Robert Wright, Executive Vice President and Chief Financial Officer, Delek Logistics Partners: Thanks, Abigail. Primary impacts were on crude, both in the Midland and Delaware basins, and also a little bit on the gas processing side. You know, as we stated in our remarks, very limited impact, if any, to our water business overall. It did have an approximate $10 million headwind to our results for the period. That said, as you saw, we did have very strong performance throughout the partnership for the first quarter, and our outlook for the remainder of the year remains strong, with Fern behind us. I’ll pass to Mohit as well to talk about the Waha question.

Mohit, Management Team Member, Delek Logistics Partners: Yeah, Gabe, we’ve discussed this in the past. Waha is an important piece of the Permian story, and you covered this very well. You know that a lot of residue gas pipelines are going to start coming up in the second half of this year, which is going to relieve, you know, a lot of pressure that some of our producer customers are faced in terms of take away capacity on the natural gas side.

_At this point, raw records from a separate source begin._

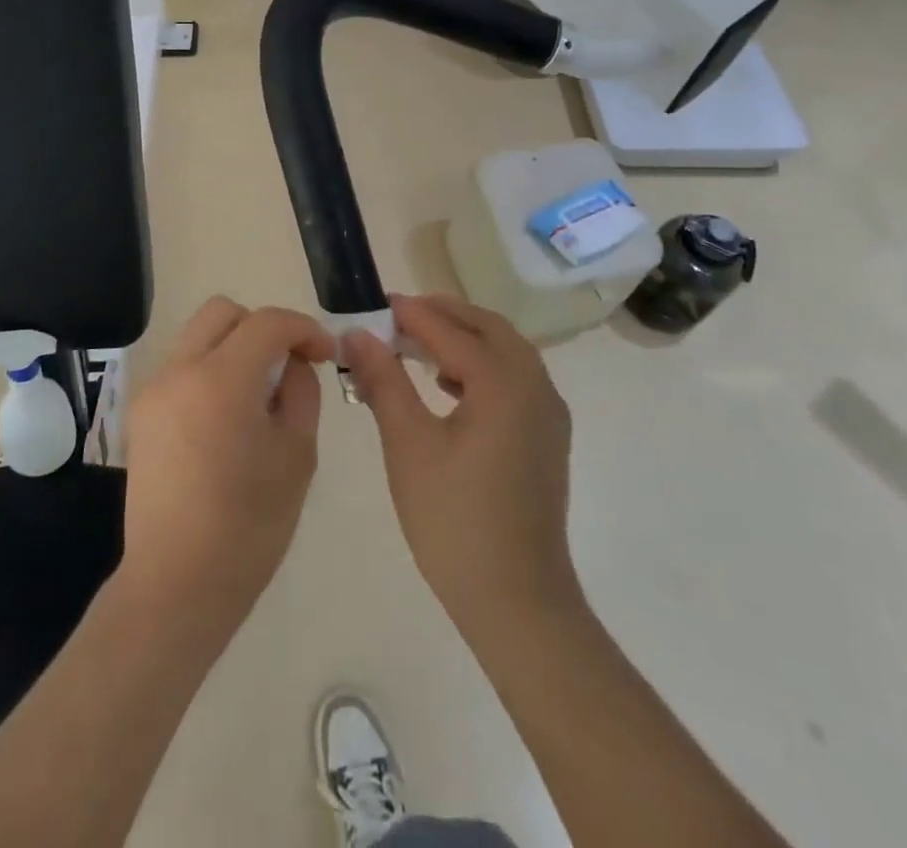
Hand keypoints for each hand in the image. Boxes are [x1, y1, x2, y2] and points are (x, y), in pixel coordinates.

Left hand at [118, 298, 333, 636]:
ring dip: (235, 347)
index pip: (267, 323)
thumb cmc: (249, 526)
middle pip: (223, 312)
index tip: (325, 355)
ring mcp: (153, 390)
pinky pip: (182, 367)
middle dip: (263, 327)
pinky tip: (227, 417)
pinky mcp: (140, 413)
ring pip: (199, 336)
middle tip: (288, 365)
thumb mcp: (297, 455)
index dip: (303, 328)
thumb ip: (301, 392)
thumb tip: (294, 363)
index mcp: (221, 380)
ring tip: (259, 394)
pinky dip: (211, 370)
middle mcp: (179, 371)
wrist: (176, 585)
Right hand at [344, 294, 582, 645]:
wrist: (517, 602)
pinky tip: (449, 386)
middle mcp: (535, 387)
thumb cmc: (454, 521)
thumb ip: (384, 381)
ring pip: (506, 352)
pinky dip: (482, 366)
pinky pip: (516, 379)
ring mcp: (548, 413)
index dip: (412, 315)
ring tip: (418, 346)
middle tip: (400, 317)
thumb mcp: (408, 444)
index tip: (377, 304)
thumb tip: (358, 335)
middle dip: (444, 316)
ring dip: (464, 339)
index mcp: (504, 383)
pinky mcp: (547, 437)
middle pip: (489, 329)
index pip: (451, 331)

Overall, these two developments, as Avigal Soreq mentioned at the beginning of this call, higher call on shale crude, you know, as a result of the Iran conflict, Waha gas prices and finding a floor based upon incremental residue gas take away capacity that’s going to come online is a very positive development for DKL because we are in the right neighborhood. As producers have capacity to put this gas into the right market, you will see more production come in. All three of our businesses, gas, water, and crude, will benefit from that. We are excited about how this year plays out as far as the residue gas take away capacity is concerned.

Gabe Moreen, Analyst, Mizuho: Got it. Thanks, Mohit. Appreciate the time.

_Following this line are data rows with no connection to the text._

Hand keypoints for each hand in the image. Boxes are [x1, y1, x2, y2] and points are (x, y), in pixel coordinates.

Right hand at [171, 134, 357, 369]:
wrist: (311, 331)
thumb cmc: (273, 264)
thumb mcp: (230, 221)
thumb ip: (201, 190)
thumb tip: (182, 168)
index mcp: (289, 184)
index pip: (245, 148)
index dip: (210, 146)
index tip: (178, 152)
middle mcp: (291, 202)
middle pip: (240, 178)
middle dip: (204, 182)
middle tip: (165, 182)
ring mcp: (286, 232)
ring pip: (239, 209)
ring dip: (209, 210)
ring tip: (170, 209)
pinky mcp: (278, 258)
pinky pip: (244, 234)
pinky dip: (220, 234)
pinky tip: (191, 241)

Mohit, Management Team Member, Delek Logistics Partners: Thank you.

Avigal Soreq, President and Chairman, Delek Logistics Partners: Thank you. Appreciate you.

Operator: Thank you for the questions. There are no further questions at this time, and we have reached the end of the Q&A session. I will now turn the call back to Avigal Soreq, President and Chairman, for closing remarks.

Avigal Soreq, President and Chairman, Delek Logistics Partners: Thank you. I wanna thank my colleagues around the table. I wanna thank the investor that join us for today and believe in us and sticking to the story. I want to thank our board of directors and most importantly, our employees that does nights and days to make our company the best we can. Thank you, guys.

Operator: This concludes today’s call. Thank you for attending. You may now disconnect.